Search code examples
sparse-matrixparquetamazon-athena

athena query to collapse sparse matrix / columnar data


Suppose I have the following table table1 in Amazon Athena (technically, in Glue):

torg, foo, bar, x1, x2, x3, baz
-------------------------------
t1, 1, NULL,   NULL, NULL, NULL, goober
t2, 1, NULL,   NULL, NULL, NULL, NULL  -- want to ignore this row entirely, even though foo=1
t3, 1, tronic, NULL, NULL, NULL, NULL
...
t4, 2, NULL,   NULL, NULL, NULL, horse
t4, 2, zebra,  NULL, NULL, NULL, NULL
...

Is there an Athena query that can group by foo (in this example foo=1), but ignoring NULL column values for each row, such that a result would look like?

foo, bar, baz
----------------
1, tronic, goober

For context, I am writing the as partitioned parquet to S3 at different times. It's wonderful using Athena to query this data, but I'm having a hard time envisioning if Athena is the right place to "collapse" this columnar data, into more "row-wise" data grouped by a particular column (or set of columns).
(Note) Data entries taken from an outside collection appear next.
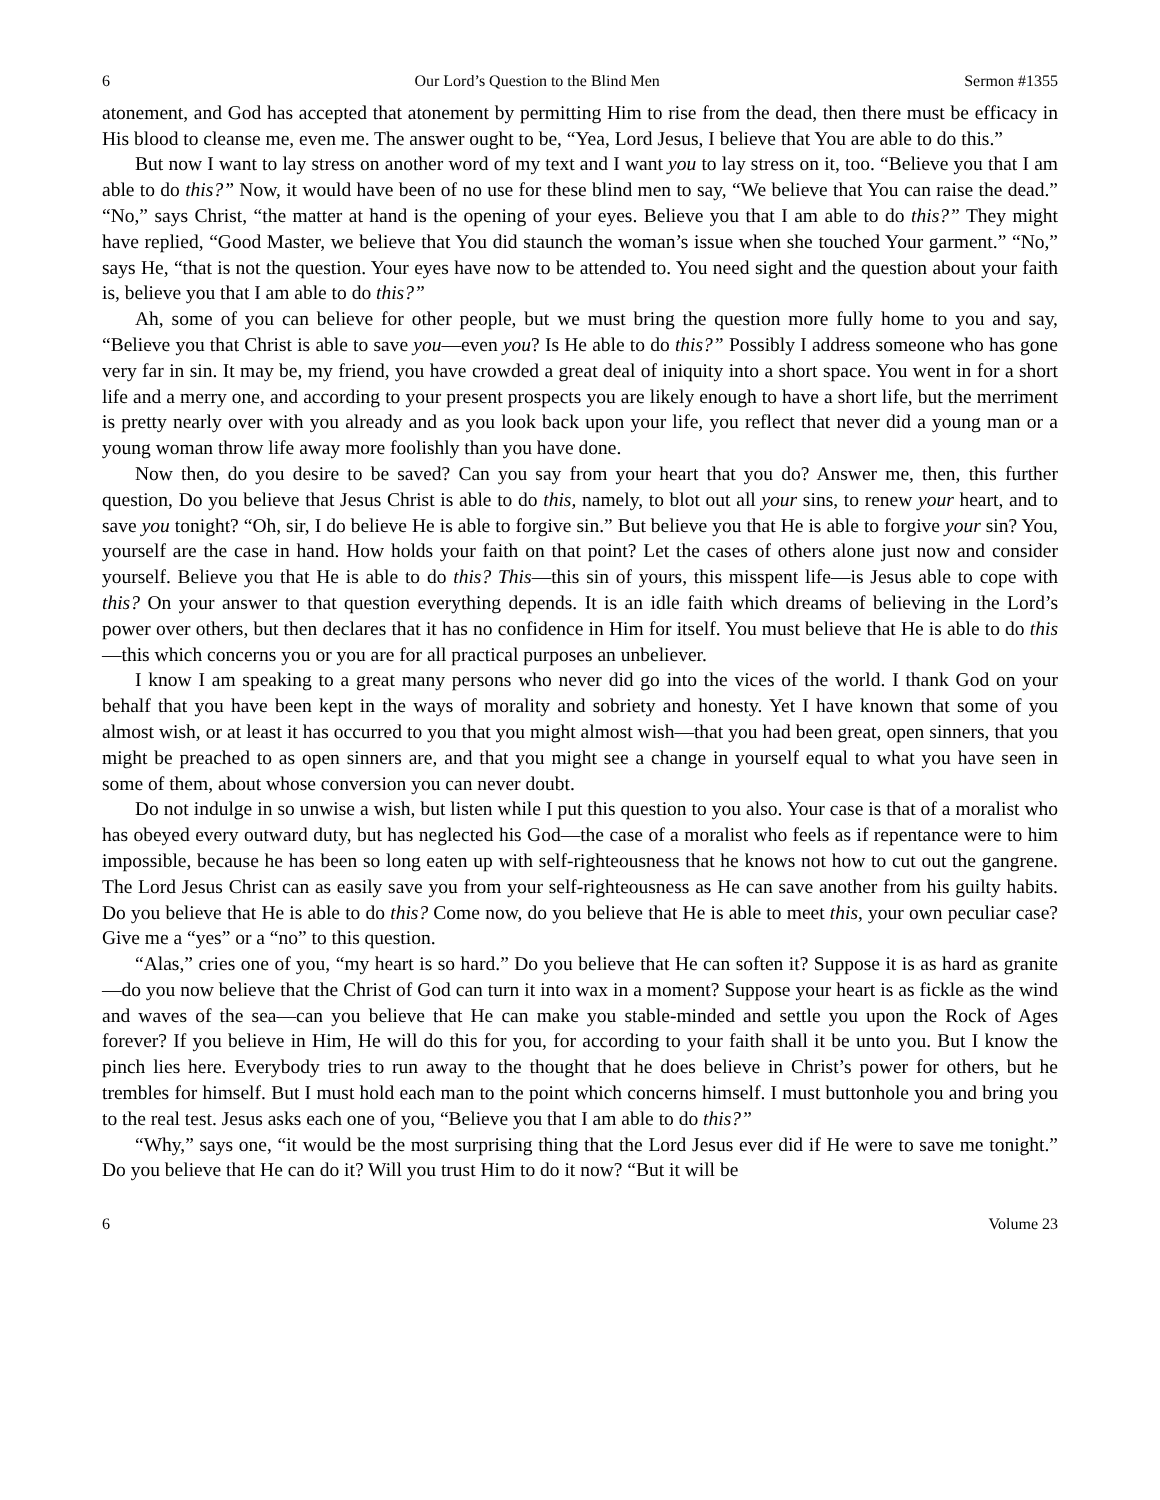6 Our Lord’s Question to the Blind Men Sermon #1355
atonement, and God has accepted that atonement by permitting Him to rise from the dead, then there must be efficacy in His blood to cleanse me, even me. The answer ought to be, “Yea, Lord Jesus, I believe that You are able to do this.”
But now I want to lay stress on another word of my text and I want you to lay stress on it, too. “Believe you that I am able to do this?” Now, it would have been of no use for these blind men to say, “We believe that You can raise the dead.” “No,” says Christ, “the matter at hand is the opening of your eyes. Believe you that I am able to do this?” They might have replied, “Good Master, we believe that You did staunch the woman’s issue when she touched Your garment.” “No,” says He, “that is not the question. Your eyes have now to be attended to. You need sight and the question about your faith is, believe you that I am able to do this?”
Ah, some of you can believe for other people, but we must bring the question more fully home to you and say, “Believe you that Christ is able to save you—even you? Is He able to do this?” Possibly I address someone who has gone very far in sin. It may be, my friend, you have crowded a great deal of iniquity into a short space. You went in for a short life and a merry one, and according to your present prospects you are likely enough to have a short life, but the merriment is pretty nearly over with you already and as you look back upon your life, you reflect that never did a young man or a young woman throw life away more foolishly than you have done.
Now then, do you desire to be saved? Can you say from your heart that you do? Answer me, then, this further question, Do you believe that Jesus Christ is able to do this, namely, to blot out all your sins, to renew your heart, and to save you tonight? “Oh, sir, I do believe He is able to forgive sin.” But believe you that He is able to forgive your sin? You, yourself are the case in hand. How holds your faith on that point? Let the cases of others alone just now and consider yourself. Believe you that He is able to do this? This—this sin of yours, this misspent life—is Jesus able to cope with this? On your answer to that question everything depends. It is an idle faith which dreams of believing in the Lord’s power over others, but then declares that it has no confidence in Him for itself. You must believe that He is able to do this—this which concerns you or you are for all practical purposes an unbeliever.
I know I am speaking to a great many persons who never did go into the vices of the world. I thank God on your behalf that you have been kept in the ways of morality and sobriety and honesty. Yet I have known that some of you almost wish, or at least it has occurred to you that you might almost wish—that you had been great, open sinners, that you might be preached to as open sinners are, and that you might see a change in yourself equal to what you have seen in some of them, about whose conversion you can never doubt.
Do not indulge in so unwise a wish, but listen while I put this question to you also. Your case is that of a moralist who has obeyed every outward duty, but has neglected his God—the case of a moralist who feels as if repentance were to him impossible, because he has been so long eaten up with self-righteousness that he knows not how to cut out the gangrene. The Lord Jesus Christ can as easily save you from your self-righteousness as He can save another from his guilty habits. Do you believe that He is able to do this? Come now, do you believe that He is able to meet this, your own peculiar case? Give me a “yes” or a “no” to this question.
“Alas,” cries one of you, “my heart is so hard.” Do you believe that He can soften it? Suppose it is as hard as granite—do you now believe that the Christ of God can turn it into wax in a moment? Suppose your heart is as fickle as the wind and waves of the sea—can you believe that He can make you stable-minded and settle you upon the Rock of Ages forever? If you believe in Him, He will do this for you, for according to your faith shall it be unto you. But I know the pinch lies here. Everybody tries to run away to the thought that he does believe in Christ’s power for others, but he trembles for himself. But I must hold each man to the point which concerns himself. I must buttonhole you and bring you to the real test. Jesus asks each one of you, “Believe you that I am able to do this?”
“Why,” says one, “it would be the most surprising thing that the Lord Jesus ever did if He were to save me tonight.” Do you believe that He can do it? Will you trust Him to do it now? “But it will be
6 Volume 23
While I will likely further work with this data in pandas, and could "collapse" it there, I was hoping there might be a query pattern in Athena. Or perhaps I'm thinking about this entirely wrong...
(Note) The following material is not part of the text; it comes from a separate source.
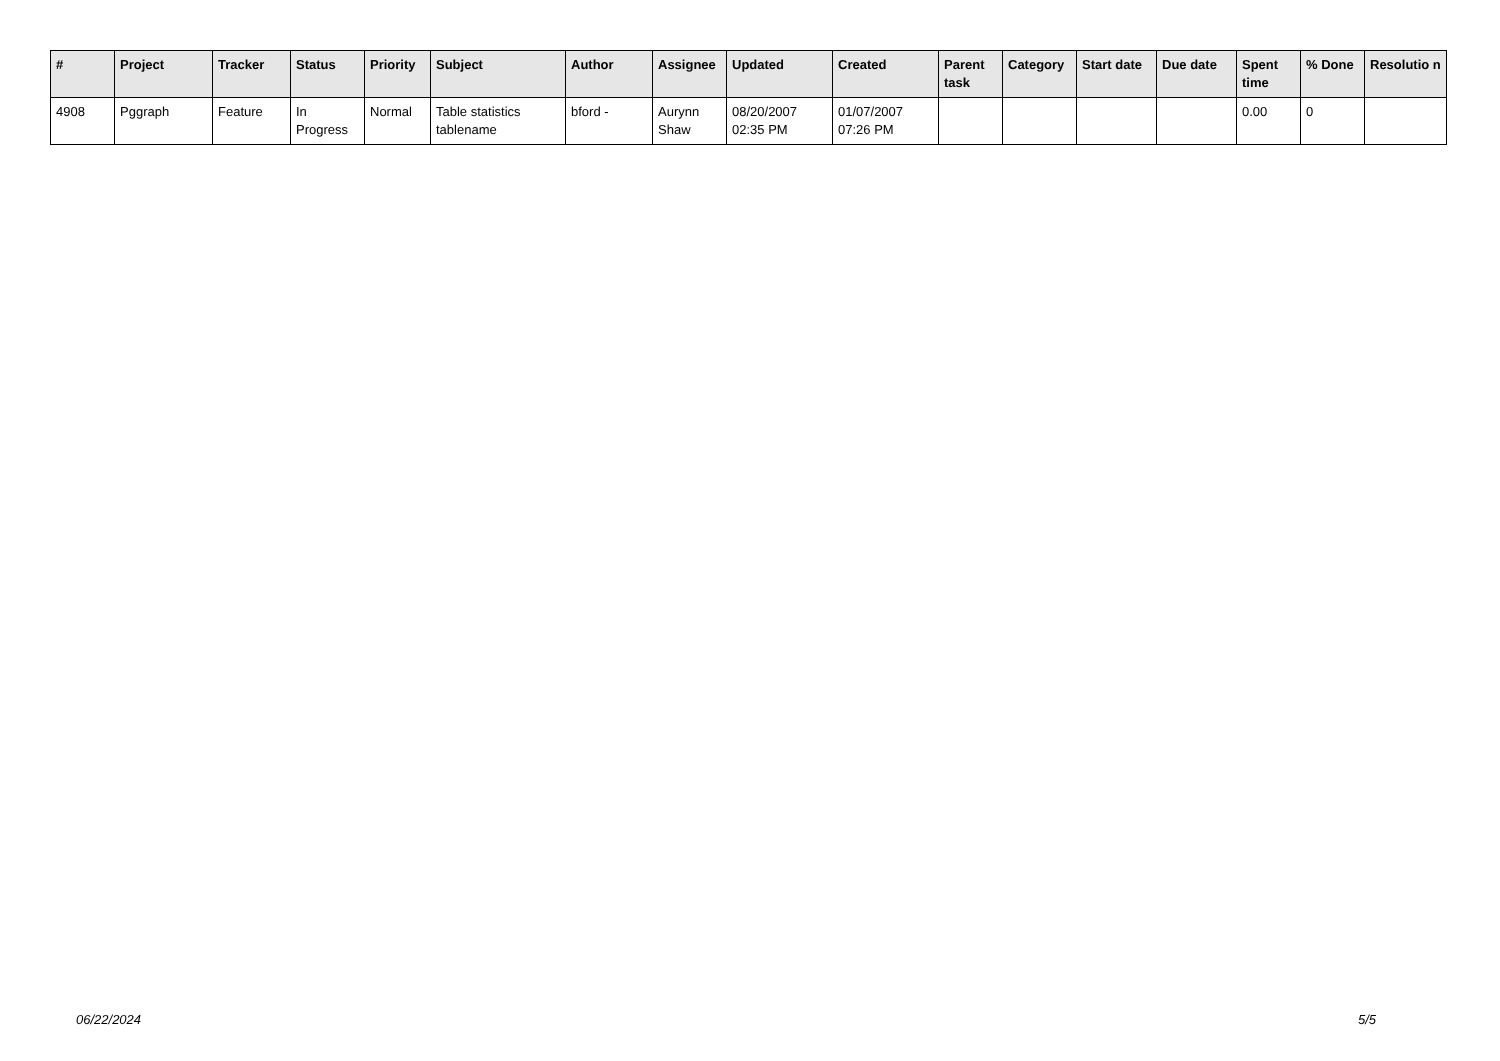| # | Project | Tracker | Status | Priority | Subject | Author | Assignee | Updated | Created | Parent task | Category | Start date | Due date | Spent time | % Done | Resolutio n |
| --- | --- | --- | --- | --- | --- | --- | --- | --- | --- | --- | --- | --- | --- | --- | --- | --- |
| 4908 | Pggraph | Feature | In Progress | Normal | Table statistics tablename | bford - | Aurynn Shaw | 08/20/2007 02:35 PM | 01/07/2007 07:26 PM | | | | | 0.00 | 0 | |
06/22/2024 5/5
Any insight greatly appreciated.


Solution

  • If you have only one value per group then you can use max (or min) and group by:

    WITH dataset(foo,bar, baz) AS (
       VALUES 
        (1,NULL,'tronic'),
        (1,'goober',NULL),
        (1,NULL, NULL)
     ) 
     
    SELECT foo, max(bar) bar, max(baz) baz
    FROM dataset
    GROUP BY foo
    

    Output:

    foo bar baz
    1 goober tronic